Segment Start: INPUT FOR THIS TASK

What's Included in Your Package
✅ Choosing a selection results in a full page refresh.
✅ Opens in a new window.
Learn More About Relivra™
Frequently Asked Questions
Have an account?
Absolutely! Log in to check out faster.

Segment End: INPUT FOR THIS TASK

§ TASK OBJECTIVE
Copy the records above, keeping every word the same.

§ RESULT FOR THIS TASK
What's Included in Your Package
✅ Choosing a selection results in a full page refresh.
✅ Opens in a new window.
Learn More About Relivra™
Frequently Asked Questions
Have an account?
Absolutely! Log in to check out faster.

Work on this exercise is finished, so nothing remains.